▶ **Aim of the exercise**: Skip the pictures, please, and write out exactly the lines from the opening of the data through the line containing "right back paw: (92, 344)".

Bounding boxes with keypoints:
<<<<
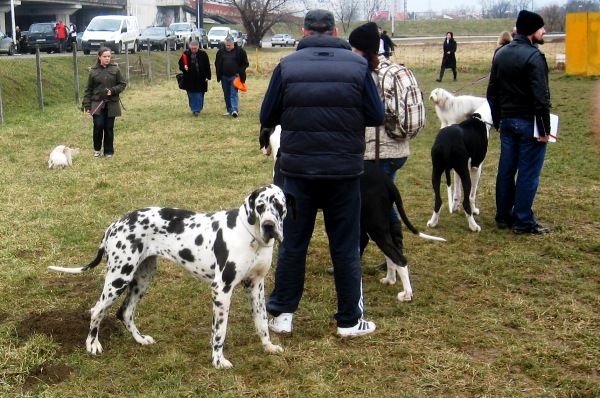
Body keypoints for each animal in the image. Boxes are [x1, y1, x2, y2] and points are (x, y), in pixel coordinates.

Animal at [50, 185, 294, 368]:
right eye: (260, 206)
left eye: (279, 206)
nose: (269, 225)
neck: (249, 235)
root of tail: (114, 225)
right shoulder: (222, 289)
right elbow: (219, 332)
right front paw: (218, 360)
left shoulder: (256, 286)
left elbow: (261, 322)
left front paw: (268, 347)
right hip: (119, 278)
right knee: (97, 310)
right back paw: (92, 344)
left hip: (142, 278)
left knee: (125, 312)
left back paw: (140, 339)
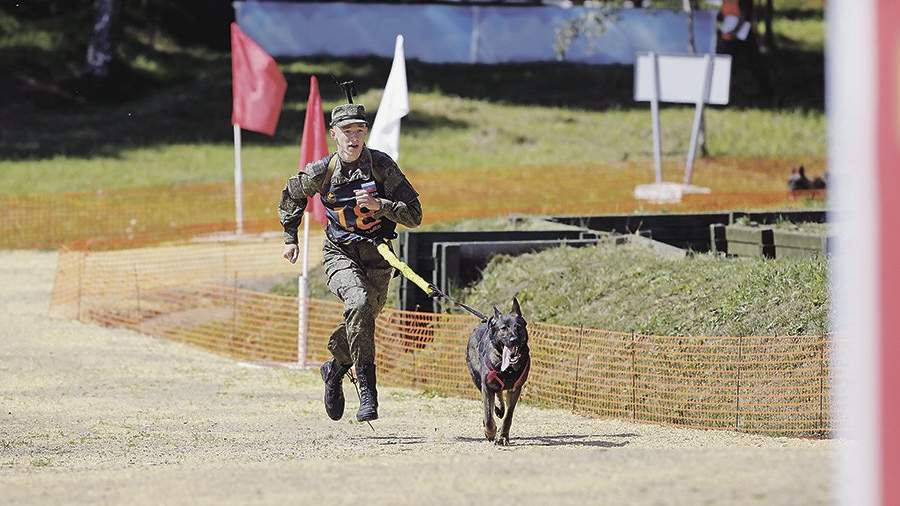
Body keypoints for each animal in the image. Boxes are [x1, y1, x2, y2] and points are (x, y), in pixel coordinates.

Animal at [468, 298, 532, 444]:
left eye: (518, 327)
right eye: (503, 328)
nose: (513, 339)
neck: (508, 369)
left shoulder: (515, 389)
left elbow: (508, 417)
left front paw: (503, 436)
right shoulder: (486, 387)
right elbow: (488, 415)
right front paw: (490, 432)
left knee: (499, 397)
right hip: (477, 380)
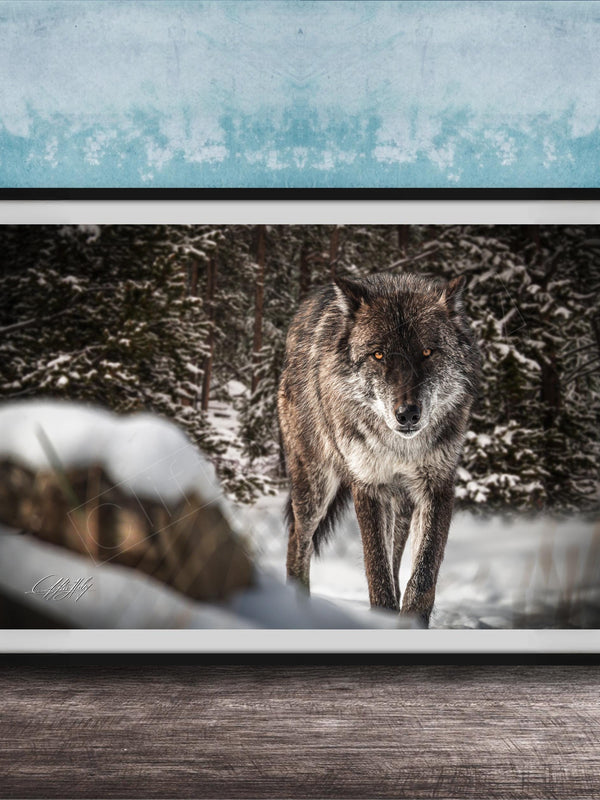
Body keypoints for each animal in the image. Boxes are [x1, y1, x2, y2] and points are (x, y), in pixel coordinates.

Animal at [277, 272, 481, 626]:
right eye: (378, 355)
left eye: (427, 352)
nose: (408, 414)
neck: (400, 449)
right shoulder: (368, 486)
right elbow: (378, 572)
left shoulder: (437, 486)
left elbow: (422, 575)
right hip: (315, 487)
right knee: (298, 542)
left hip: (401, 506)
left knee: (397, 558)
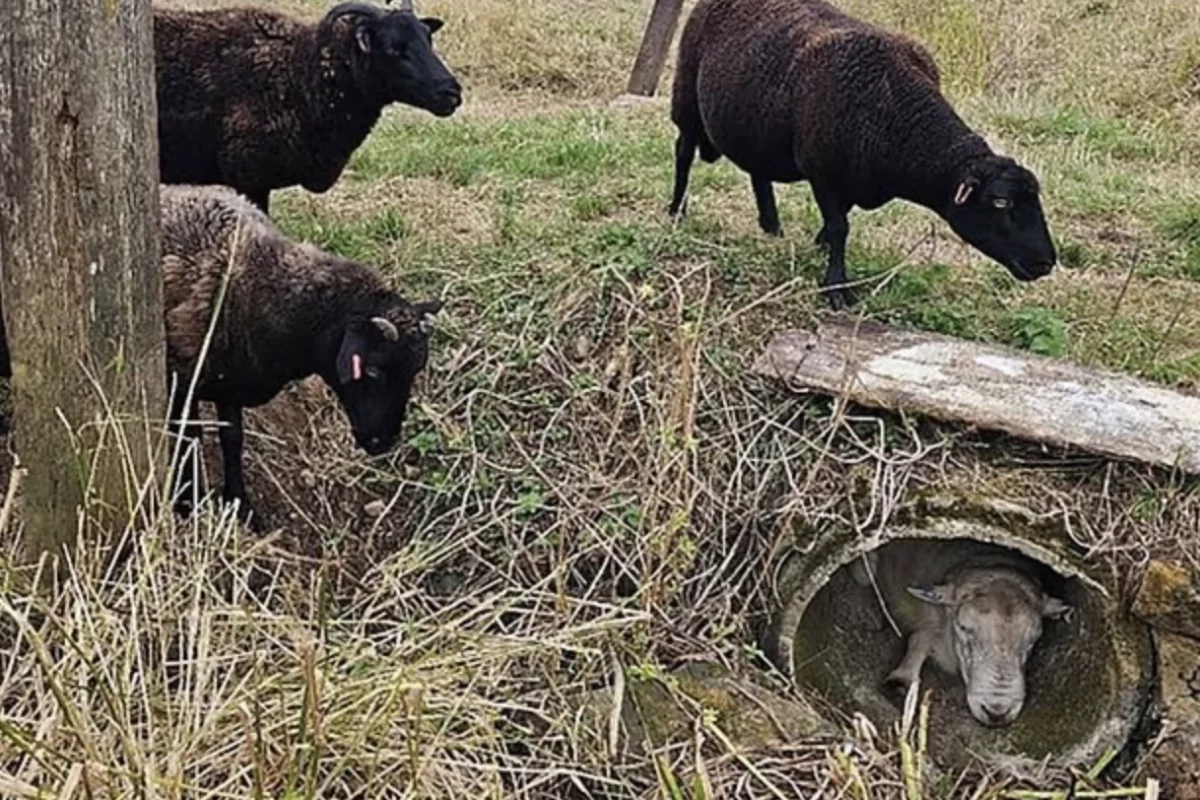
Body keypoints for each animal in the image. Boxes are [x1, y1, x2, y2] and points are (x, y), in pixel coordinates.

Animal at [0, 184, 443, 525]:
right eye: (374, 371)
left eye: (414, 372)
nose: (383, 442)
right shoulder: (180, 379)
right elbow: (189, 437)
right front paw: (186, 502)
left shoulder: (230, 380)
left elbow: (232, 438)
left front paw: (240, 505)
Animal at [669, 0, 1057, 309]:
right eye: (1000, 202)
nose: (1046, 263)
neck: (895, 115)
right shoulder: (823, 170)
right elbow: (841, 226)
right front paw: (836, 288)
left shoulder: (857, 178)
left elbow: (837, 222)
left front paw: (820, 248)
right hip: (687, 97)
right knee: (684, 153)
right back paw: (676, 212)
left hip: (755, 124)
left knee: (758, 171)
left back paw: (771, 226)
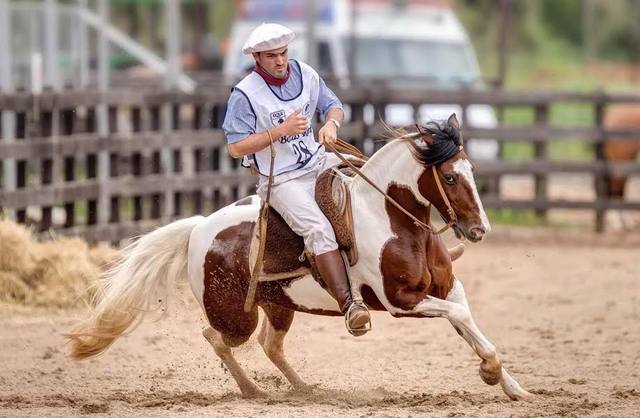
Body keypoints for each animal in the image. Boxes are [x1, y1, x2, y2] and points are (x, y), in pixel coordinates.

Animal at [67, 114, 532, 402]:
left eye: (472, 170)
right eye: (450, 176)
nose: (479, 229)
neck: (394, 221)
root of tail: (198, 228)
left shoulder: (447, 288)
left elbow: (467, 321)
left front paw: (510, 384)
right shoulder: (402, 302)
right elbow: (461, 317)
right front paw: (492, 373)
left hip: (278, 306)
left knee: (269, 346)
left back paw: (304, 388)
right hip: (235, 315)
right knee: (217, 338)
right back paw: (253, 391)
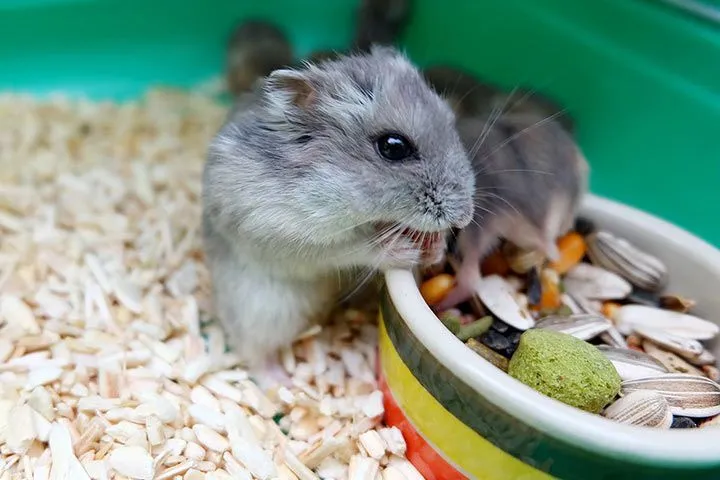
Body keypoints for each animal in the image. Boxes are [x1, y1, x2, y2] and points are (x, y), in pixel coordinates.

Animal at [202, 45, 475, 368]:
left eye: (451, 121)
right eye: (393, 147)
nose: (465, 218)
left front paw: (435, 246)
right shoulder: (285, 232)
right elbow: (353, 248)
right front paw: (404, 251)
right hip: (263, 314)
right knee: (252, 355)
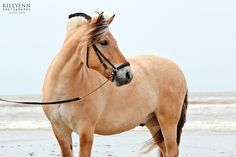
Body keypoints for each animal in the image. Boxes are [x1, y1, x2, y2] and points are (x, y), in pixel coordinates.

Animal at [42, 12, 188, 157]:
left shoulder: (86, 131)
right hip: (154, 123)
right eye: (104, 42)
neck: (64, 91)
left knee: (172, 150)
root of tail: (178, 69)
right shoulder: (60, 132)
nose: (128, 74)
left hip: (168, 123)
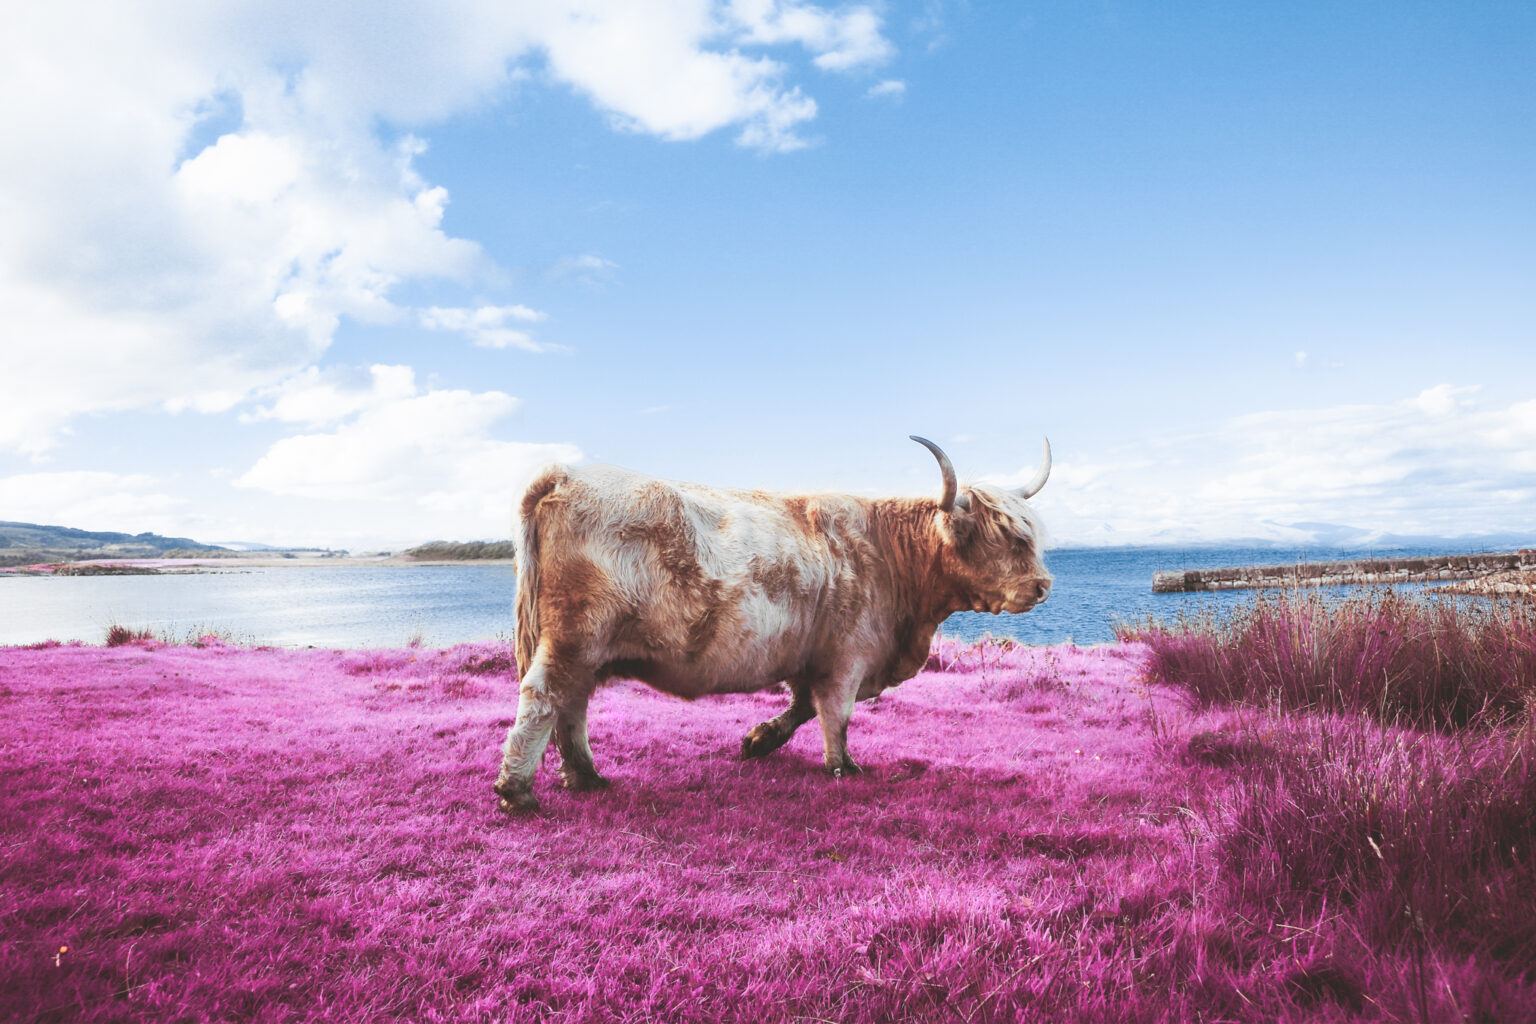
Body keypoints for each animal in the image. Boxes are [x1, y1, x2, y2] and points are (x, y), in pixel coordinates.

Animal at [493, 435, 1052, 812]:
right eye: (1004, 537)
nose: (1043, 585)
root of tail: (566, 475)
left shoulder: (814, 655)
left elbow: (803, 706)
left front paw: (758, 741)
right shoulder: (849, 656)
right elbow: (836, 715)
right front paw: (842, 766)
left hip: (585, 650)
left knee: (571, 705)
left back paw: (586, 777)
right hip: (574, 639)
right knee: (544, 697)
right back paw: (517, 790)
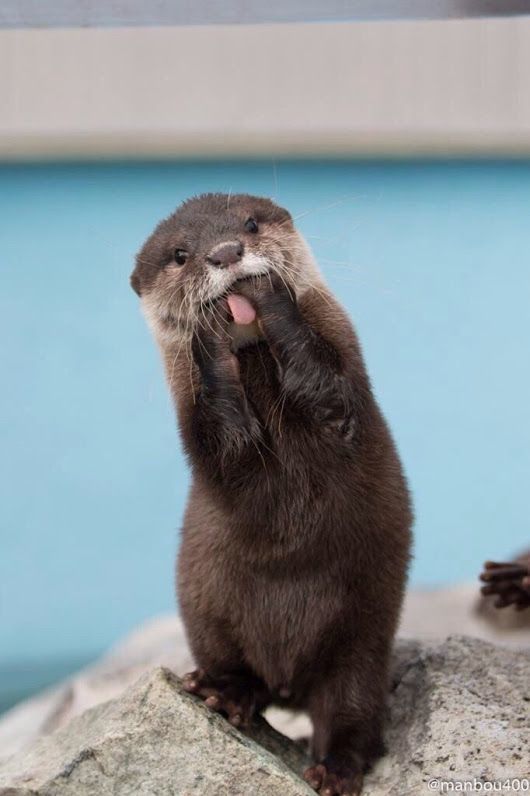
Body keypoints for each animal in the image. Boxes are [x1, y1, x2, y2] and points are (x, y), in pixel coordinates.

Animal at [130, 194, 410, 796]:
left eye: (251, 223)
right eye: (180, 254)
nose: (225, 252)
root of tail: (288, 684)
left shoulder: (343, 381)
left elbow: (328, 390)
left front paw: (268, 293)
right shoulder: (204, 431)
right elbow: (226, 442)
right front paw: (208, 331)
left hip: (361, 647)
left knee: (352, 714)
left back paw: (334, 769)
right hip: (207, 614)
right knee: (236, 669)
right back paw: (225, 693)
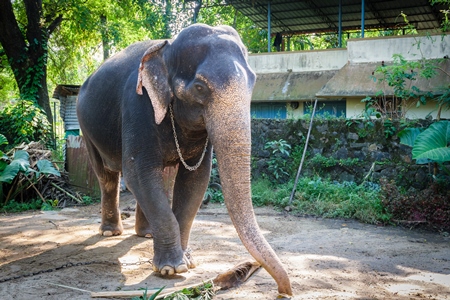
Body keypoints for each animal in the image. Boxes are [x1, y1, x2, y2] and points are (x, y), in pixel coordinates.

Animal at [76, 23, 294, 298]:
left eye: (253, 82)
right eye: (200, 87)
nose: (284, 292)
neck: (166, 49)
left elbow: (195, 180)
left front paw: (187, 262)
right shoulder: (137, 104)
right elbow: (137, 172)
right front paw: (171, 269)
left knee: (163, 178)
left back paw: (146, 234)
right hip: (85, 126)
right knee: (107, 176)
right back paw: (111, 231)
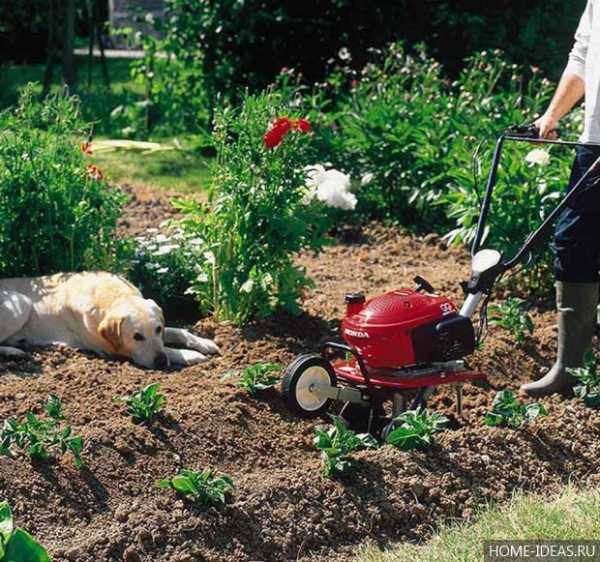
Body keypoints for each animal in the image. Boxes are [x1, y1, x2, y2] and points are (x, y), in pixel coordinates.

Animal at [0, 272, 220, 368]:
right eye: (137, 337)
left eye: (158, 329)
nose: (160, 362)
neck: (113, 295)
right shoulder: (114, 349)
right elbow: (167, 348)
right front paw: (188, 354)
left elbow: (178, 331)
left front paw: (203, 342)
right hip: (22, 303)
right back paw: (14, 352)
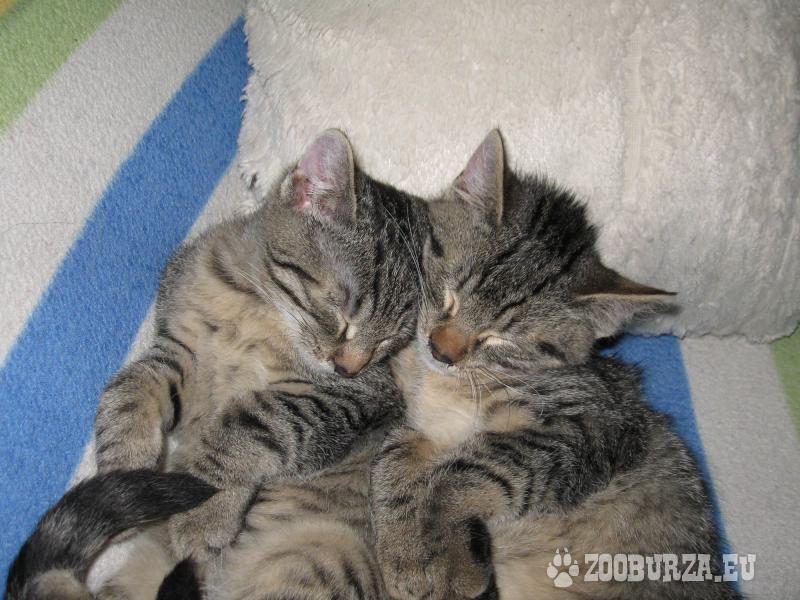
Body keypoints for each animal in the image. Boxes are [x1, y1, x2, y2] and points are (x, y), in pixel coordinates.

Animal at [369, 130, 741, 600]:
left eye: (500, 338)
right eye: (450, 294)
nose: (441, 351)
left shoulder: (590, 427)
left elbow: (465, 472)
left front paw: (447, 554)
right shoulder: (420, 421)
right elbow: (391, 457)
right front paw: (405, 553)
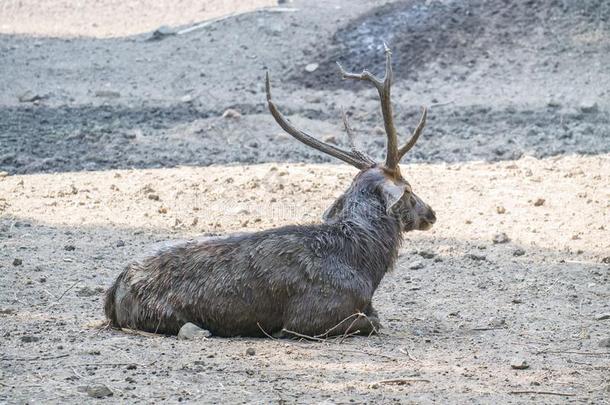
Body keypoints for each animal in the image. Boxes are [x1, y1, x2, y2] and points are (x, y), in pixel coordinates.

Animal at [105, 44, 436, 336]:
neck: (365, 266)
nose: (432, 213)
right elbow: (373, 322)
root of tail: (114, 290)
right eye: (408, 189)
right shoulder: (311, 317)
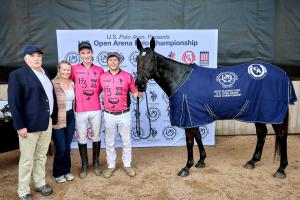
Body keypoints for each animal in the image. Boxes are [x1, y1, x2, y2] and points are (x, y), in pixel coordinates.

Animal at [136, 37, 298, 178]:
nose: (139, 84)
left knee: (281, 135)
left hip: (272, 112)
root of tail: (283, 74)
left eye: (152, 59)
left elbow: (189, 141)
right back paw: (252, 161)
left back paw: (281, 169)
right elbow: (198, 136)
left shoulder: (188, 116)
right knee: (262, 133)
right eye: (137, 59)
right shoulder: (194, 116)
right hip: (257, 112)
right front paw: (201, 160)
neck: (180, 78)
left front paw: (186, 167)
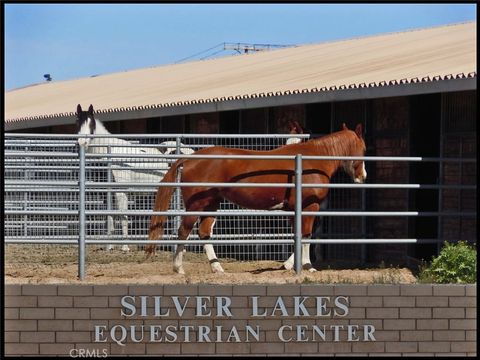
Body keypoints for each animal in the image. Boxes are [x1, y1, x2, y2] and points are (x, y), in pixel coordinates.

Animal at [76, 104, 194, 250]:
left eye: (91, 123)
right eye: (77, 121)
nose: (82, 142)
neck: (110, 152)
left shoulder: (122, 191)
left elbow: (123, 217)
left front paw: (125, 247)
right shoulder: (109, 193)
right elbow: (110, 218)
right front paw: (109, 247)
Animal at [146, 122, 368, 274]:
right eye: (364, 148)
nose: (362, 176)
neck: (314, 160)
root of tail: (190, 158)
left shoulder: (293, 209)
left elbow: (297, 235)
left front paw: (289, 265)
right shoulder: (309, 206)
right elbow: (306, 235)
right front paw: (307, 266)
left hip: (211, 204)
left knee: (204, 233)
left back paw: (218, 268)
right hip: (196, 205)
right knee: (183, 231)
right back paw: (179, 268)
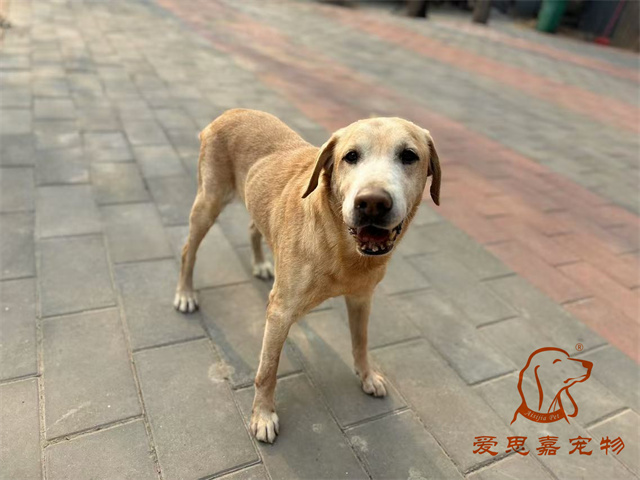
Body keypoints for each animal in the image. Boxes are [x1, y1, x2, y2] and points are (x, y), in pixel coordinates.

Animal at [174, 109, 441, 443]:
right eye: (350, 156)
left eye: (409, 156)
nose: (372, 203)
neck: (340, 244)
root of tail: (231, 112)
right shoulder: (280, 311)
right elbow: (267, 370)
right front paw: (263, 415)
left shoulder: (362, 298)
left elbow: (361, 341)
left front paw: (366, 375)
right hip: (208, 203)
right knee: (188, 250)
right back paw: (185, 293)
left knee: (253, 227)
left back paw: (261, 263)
>>>>
▶ **Solved exercise**:
Body keypoints for each animal in the image. Boxes are [x1, y1, x2, y2] and points are (x, y), in pixel coordinates.

Animal at [50, 185, 294, 368]:
right eye: (260, 206)
left eye: (279, 206)
nose: (269, 225)
neck: (249, 235)
root of tail: (114, 225)
right shoulder: (222, 289)
right elbow: (219, 332)
right front paw: (218, 360)
left shoulder: (256, 286)
left elbow: (261, 322)
left front paw: (268, 347)
right hip: (119, 278)
right knee: (97, 310)
right back paw: (92, 344)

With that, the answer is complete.